Work instruction: Which lines in the rows below contain the string "Aiglepierre"? Gather each of them and copy it in full, with case counting in the match.

[Text extracted from each page]
====

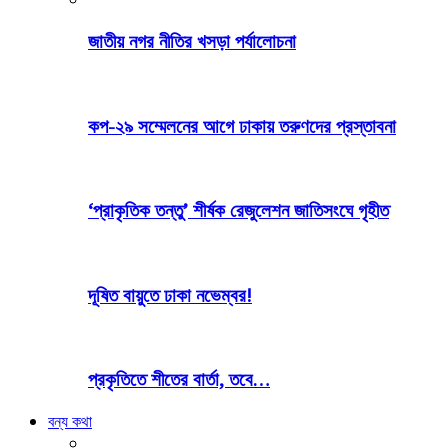
জাতীয় নগর নীতির খসড়া পর্যালোচনা
কপ-২৯ সম্মেলনের আগে ঢাকায় তরুণদের প্রস্তাবনা
‘প্রাকৃতিক তন্তু’ শীর্ষক রেজুলেশন জাতিসংঘে গৃহীত
দূষিত বায়ুতে ঢাকা নভেম্বর!
প্রকৃতিতে শীতের বার্তা, তবে…
বন্য কথা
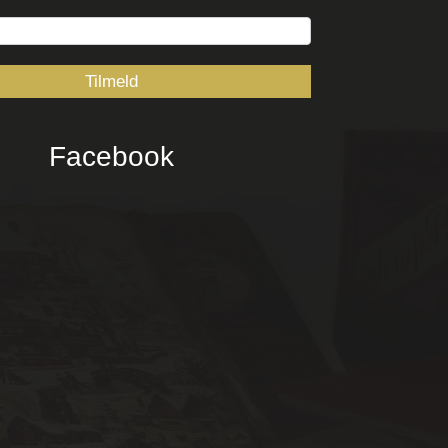
Facebook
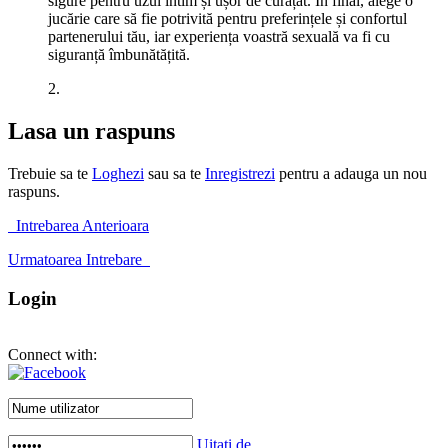
sigure pentru uzul intim și ușor de curățat. În final, alege o
jucărie care să fie potrivită pentru preferințele și confortul
partenerului tău, iar experiența voastră sexuală va fi cu
siguranță îmbunătățită.
2.
Lasa un raspuns
Trebuie sa te
Loghezi
sau sa te
Inregistrezi
pentru a adauga un nou
raspuns.
Intrebarea Anterioara
Urmatoarea Intrebare
Login
Connect with:
Uitați de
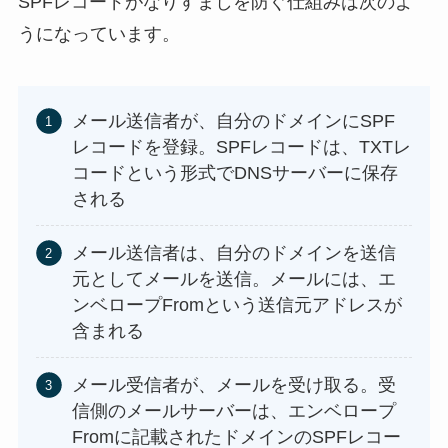
SPFレコードがなりすましを防ぐ仕組みは次のよ
うになっています。
メール送信者が、自分のドメインにSPF
レコードを登録。SPFレコードは、TXTレ
コードという形式でDNSサーバーに保存
される
メール送信者は、自分のドメインを送信
元としてメールを送信。メールには、エ
ンベロープFromという送信元アドレスが
含まれる
メール受信者が、メールを受け取る。受
信側のメールサーバーは、エンベロープ
Fromに記載されたドメインのSPFレコー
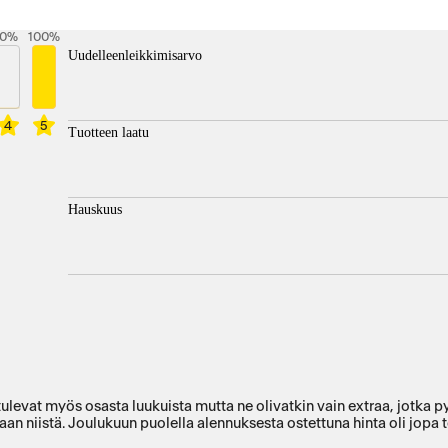
0
%
100
%
Uudelleenleikkimisarvo
4
5
Tuotteen laatu
Hauskuus
t tulevat myös osasta luukuista mutta ne olivatkin vain extraa, jotka
saan niistä. Joulukuun puolella alennuksesta ostettuna hinta oli jop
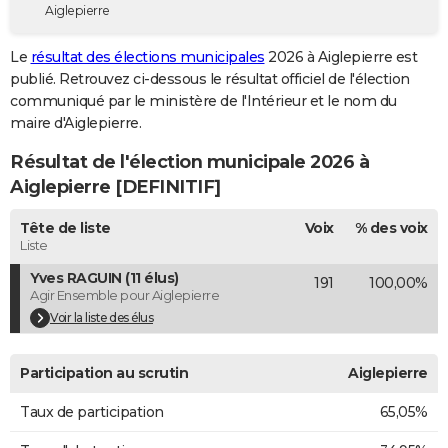
Aiglepierre
City break
Voyage de noces
Climat
Destinations
Voyage nature
Forum
+
PHOTO
Le
résultat des élections municipales
2026 à Aiglepierre est
GUIDES D'ACHAT
publié. Retrouvez ci-dessous le résultat officiel de l'élection
communiqué par le ministère de l'Intérieur et le nom du
BONS PLANS
maire d'Aiglepierre.
CARTE DE VOEUX
Résultat de l'élection municipale 2026 à
Carte Bonne année
Carte Pâques
Carte de Noël
Carte Saint-Valentin
Carte d'anniversaire
Aiglepierre [DEFINITIF]
DICTIONNAIRE
Biographies
Expressions
Dictionnaire
Citations
Proverbes
Tête de liste
Voix
% des voix
PROGRAMME TV
Liste
COPAINS D'AVANT
Yves RAGUIN (11 élus)
191
100,00%
Agir Ensemble pour Aiglepierre
Se connecter
Collèges
Universités
Service militaire
S'inscrire
Lycées
Primaires
Entreprises
Avis de recherche
AVIS DE DÉCÈS
Voir la liste des élus
FORUM
Participation au scrutin
Aiglepierre
Lifestyle
Sport
Television
Cinema
Bricolage
Culture
Auto
Voyage
Taux de participation
65,05%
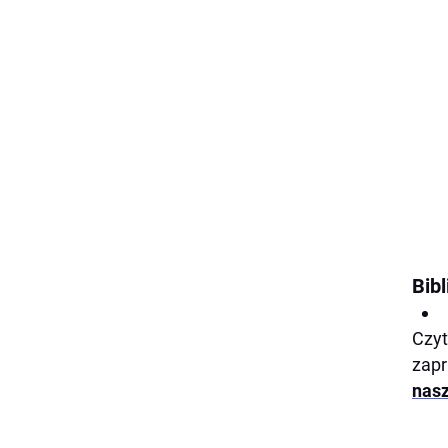
Bibl
Czyt
zapr
nasz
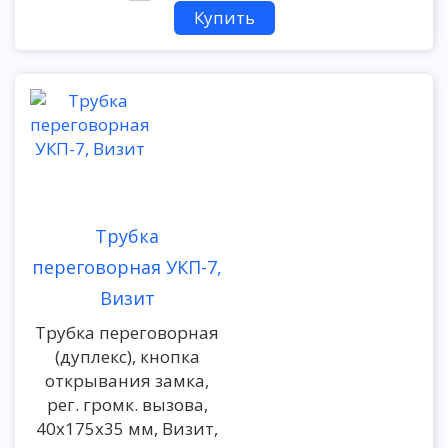
Трубка
переговорная УКП-7,
Визит
Трубка переговорная
(дуплекс), кнопка
открывания замка,
рег. громк. вызова,
40х175х35 мм, Визит,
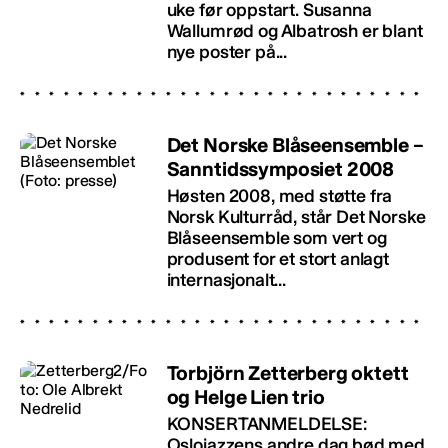
uke før oppstart. Susanna
Wallumrød og Albatrosh er blant
nye poster på...
Det Norske Blåseensemble –
Sanntidssymposiet 2008
Høsten 2008, med støtte fra
Norsk Kulturråd, står Det Norske
Blåseensemble som vert og
produsent for et stort anlagt
internasjonalt...
Torbjörn Zetterberg oktett
og Helge Lien trio
KONSERTANMELDELSE:
Oslojazzens andre dag bød med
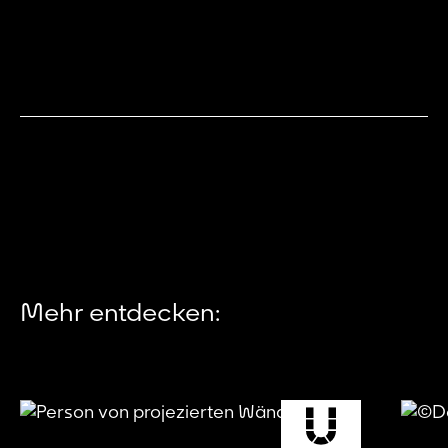
Mehr entdecken:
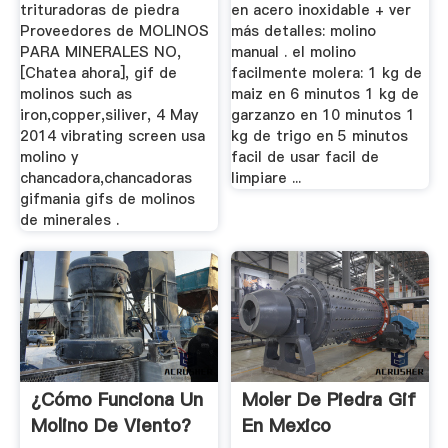
trituradoras de piedra
en acero inoxidable + ver
Proveedores de MOLINOS
más detalles: molino
PARA MINERALES NO,
manual . el molino
[Chatea ahora], gif de
facilmente molera: 1 kg de
molinos such as
maiz en 6 minutos 1 kg de
iron,copper,siliver, 4 May
garzanzo en 10 minutos 1
2014 vibrating screen usa
kg de trigo en 5 minutos
molino y
facil de usar facil de
chancadora,chancadoras
limpiare ...
gifmania gifs de molinos
de minerales .
¿Cómo Funciona Un
Moler De Piedra Gif
Molino De Viento?
En Mexico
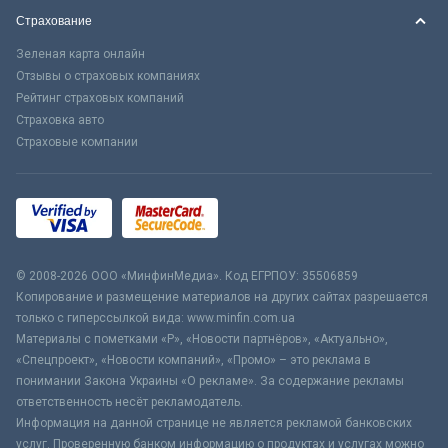
Страхование
Зеленая карта онлайн
Отзывы о страховых компаниях
Рейтинг страховых компаний
Страховка авто
Страховые компании
© 2008-2026 ООО «МинфинМедиа». Код ЕГРПОУ: 35506859
Копирование и размещение материалов на других сайтах разрешается
только с гиперссылкой вида: www.minfin.com.ua
Материалы с пометками «Р», «Новости партнёров», «Актуально»,
«Спецпроект», «Новости компаний», «Промо» – это реклама в
понимании Закона Украины «О рекламе». За содержание рекламы
ответственность несёт рекламодатель.
Информация на данной странице не является рекламой банковских
услуг. Проверенную банком информацию о продуктах и услугах можно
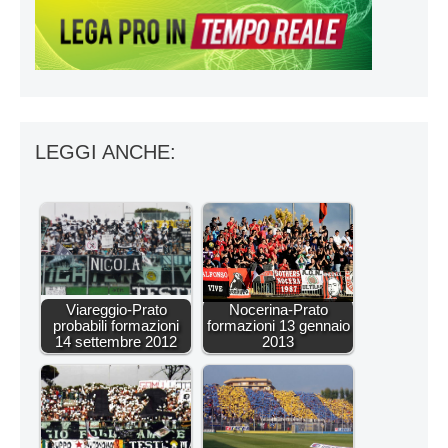
LEGGI ANCHE:
Viareggio-Prato
Nocerina-Prato
probabili formazioni
formazioni 13 gennaio
14 settembre 2012
2013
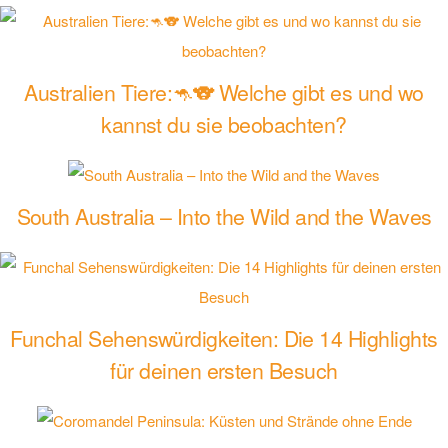
Australien Tiere:🦘🐨 Welche gibt es und wo
kannst du sie beobachten?
South Australia – Into the Wild and the Waves
Funchal Sehenswürdigkeiten: Die 14 Highlights
für deinen ersten Besuch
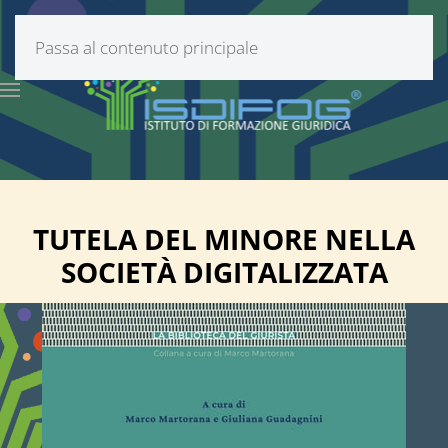
Passa al contenuto principale
TUTELA DEL MINORE NELLA
SOCIETÀ DIGITALIZZATA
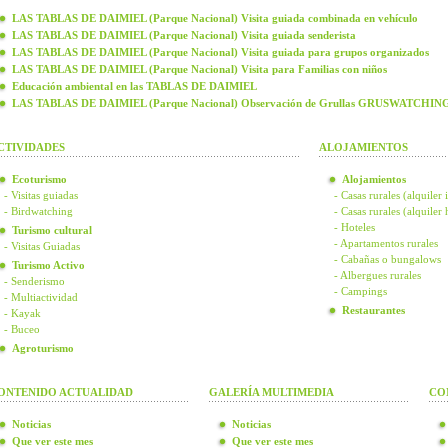
LAS TABLAS DE DAIMIEL (Parque Nacional) Visita guiada combinada en vehículo
LAS TABLAS DE DAIMIEL (Parque Nacional) Visita guiada senderista
LAS TABLAS DE DAIMIEL (Parque Nacional) Visita guiada para grupos organizados
LAS TABLAS DE DAIMIEL (Parque Nacional) Visita para Familias con niños
Educación ambiental en las TABLAS DE DAIMIEL
LAS TABLAS DE DAIMIEL (Parque Nacional) Observación de Grullas GRUSWATCHIN
CTIVIDADES
ALOJAMIENTOS
Ecoturismo
Alojamientos
- Visitas guiadas
- Casas rurales (alquiler 
- Birdwatching
- Casas rurales (alquiler
- Hoteles
Turismo cultural
- Apartamentos rurales
- Visitas Guiadas
- Cabañas o bungalows
Turismo Activo
- Albergues rurales
- Senderismo
- Campings
- Multiactividad
Restaurantes
- Kayak
- Buceo
Agroturismo
ONTENIDO ACTUALIDAD
GALERÍA MULTIMEDIA
CO
Noticias
Noticias
Que ver este mes
Que ver este mes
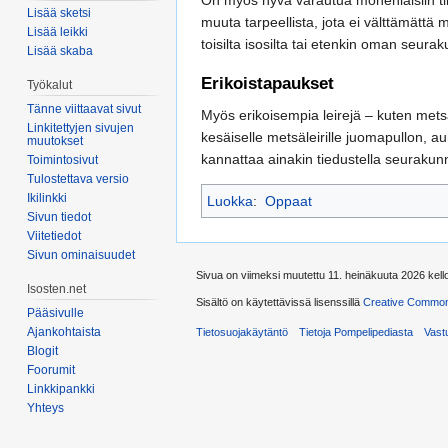
On myös hyvä varautua monenlaisiin tila
Lisää sketsi
muuta tarpeellista, jota ei välttämättä
Lisää leikki
toisilta isosilta tai etenkin oman seura
Lisää skaba
Erikoistapaukset
Työkalut
Tänne viittaavat sivut
Myös erikoisempia leirejä – kuten metsä
Linkitettyjen sivujen
kesäiselle metsäleirille juomapullon, aur
muutokset
kannattaa ainakin tiedustella seurakunn
Toimintosivut
Tulostettava versio
Ikilinkki
Luokka
:
Oppaat
Sivun tiedot
Viitetiedot
Sivun ominaisuudet
Sivua on viimeksi muutettu 11. heinäkuuta 2026 kell
Isosten.net
Sisältö on käytettävissä lisenssillä
Creative Common
Pääsivulle
Ajankohtaista
Tietosuojakäytäntö
Tietoja Pompelipediasta
Vast
Blogit
Foorumit
Linkkipankki
Yhteys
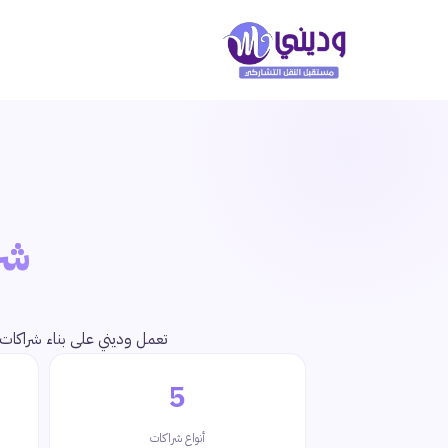
شر
تعمل وديني على بناء شراكات
5
أنواع شراكات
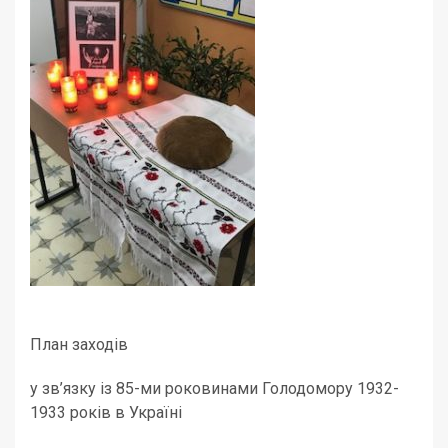
План заходів
у зв’язку із 85-ми роковинами Голодомору 1932-
1933 років в Україні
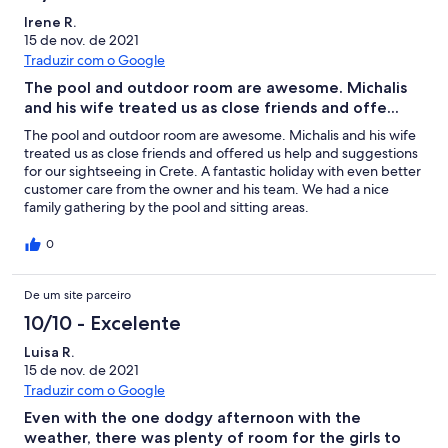
the next year.
Irene R.
15 de nov. de 2021
Traduzir com o Google
The pool and outdoor room are awesome. Michalis
and his wife treated us as close friends and offe...
The pool and outdoor room are awesome. Michalis and his wife
treated us as close friends and offered us help and suggestions
for our sightseeing in Crete. A fantastic holiday with even better
customer care from the owner and his team. We had a nice
family gathering by the pool and sitting areas.
0
De um site parceiro
10/10 - Excelente
Luisa R.
15 de nov. de 2021
Traduzir com o Google
Even with the one dodgy afternoon with the
weather, there was plenty of room for the girls to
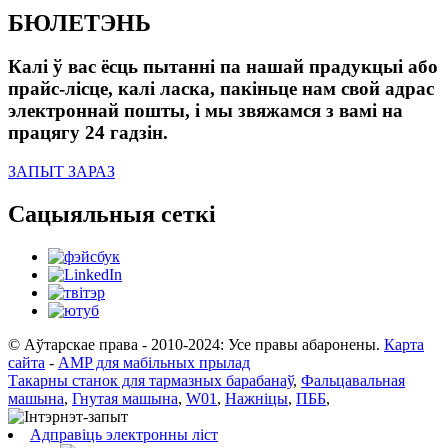
БЮЛЕТЭНЬ
Калі ў вас ёсць пытанні па нашай прадукцыі або
прайс-лісце, калі ласка, пакіньце нам свой адрас
электроннай пошты, і мы звяжамся з вамі на
працягу 24 гадзін.
ЗАПЫТ ЗАРАЗ
Сацыяльныя сеткі
© Аўтарскае права - 2010-2024: Усе правы абаронены.
Карта
сайта
-
AMP для мабільных прылад
Такарны станок для тармазных барабанаў
,
Фальцавальная
машына
,
Гнутая машына
,
W01
,
Нажніцы
,
ПББ
,
Адправіць электронны ліст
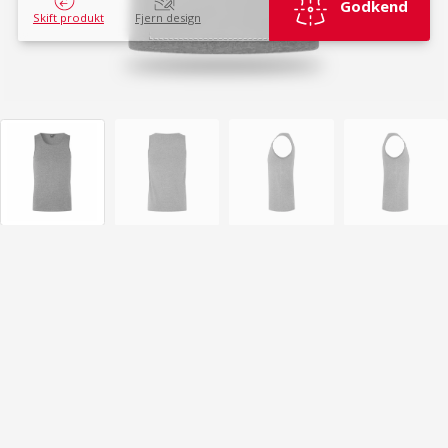
Godkend
Skift produkt
Fjern design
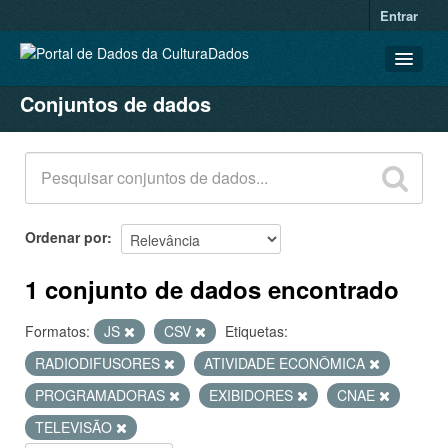
Entrar
Conjuntos de dados
CONJUNTOS DE DADOS
ORGANIZAÇÕES
GRUPOS
SOBRE
Ordenar por
1 conjunto de dados encontrado
Formatos:
JS
CSV
Etiquetas:
RADIODIFUSORES
ATIVIDADE ECONÔMICA
PROGRAMADORAS
EXIBIDORES
CNAE
TELEVISÃO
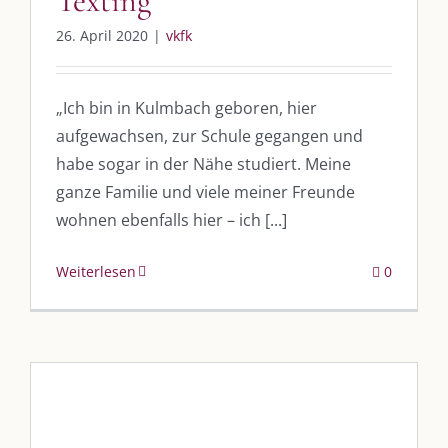
Texting
26. April 2020
|
vkfk
„Ich bin in Kulmbach geboren, hier
aufgewachsen, zur Schule gegangen und
habe sogar in der Nähe studiert. Meine
ganze Familie und viele meiner Freunde
wohnen ebenfalls hier – ich [...]
Weiterlesen
0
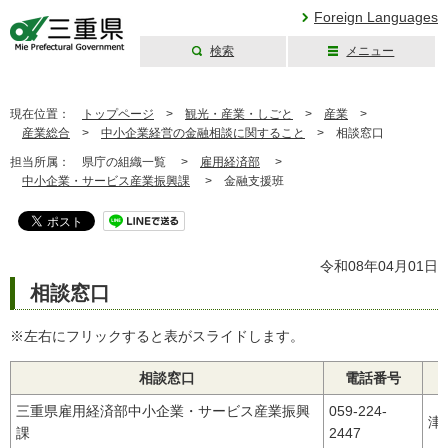
Foreign Languages
検索
メニュー
三重県公式ウェブ
サイト
現在位置：
トップページ
>
観光・産業・しごと
>
産業
>
産業総合
>
中小企業経営の金融相談に関すること
>
相談窓口
担当所属：
県庁の組織一覧 >
雇用経済部
>
中小企業・サービス産業振興課
>
金融支援班
令和08年04月01日
相談窓口
※左右にフリックすると表がスライドします。
相談窓口
電話番号
三重県雇用経済部中小企業・サービス産業振興
059-224-
津
課
2447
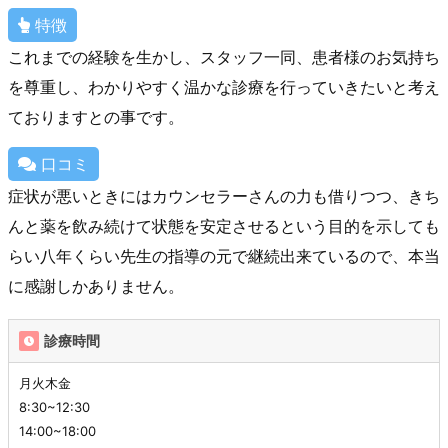
特徴
これまでの経験を生かし、スタッフ一同、患者様のお気持ち
を尊重し、わかりやすく温かな診療を行っていきたいと考え
ておりますとの事です。
口コミ
症状が悪いときにはカウンセラーさんの力も借りつつ、きち
んと薬を飲み続けて状態を安定させるという目的を示しても
らい八年くらい先生の指導の元で継続出来ているので、本当
に感謝しかありません。
診療時間
月火木金
8:30~12:30
14:00~18:00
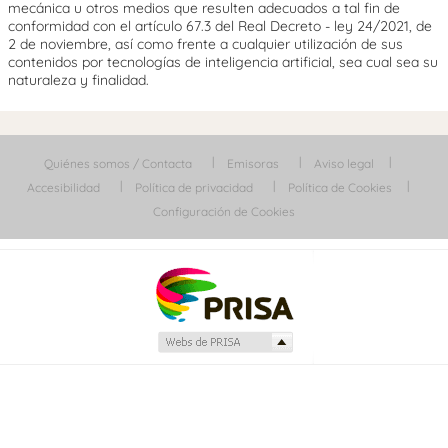
mecánica u otros medios que resulten adecuados a tal fin de
conformidad con el artículo 67.3 del Real Decreto - ley 24/2021, de
2 de noviembre, así como frente a cualquier utilización de sus
contenidos por tecnologías de inteligencia artificial, sea cual sea su
naturaleza y finalidad.
Quiénes somos / Contacta
Emisoras
Aviso legal
Accesibilidad
Política de privacidad
Política de Cookies
Configuración de Cookies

====

Written answer:
Aiglepierre
2026 à Aiglepierre est
maire d'Aiglepierre.
Aiglepierre [DEFINITIF]
Agir Ensemble pour Aiglepierre
Aiglepierre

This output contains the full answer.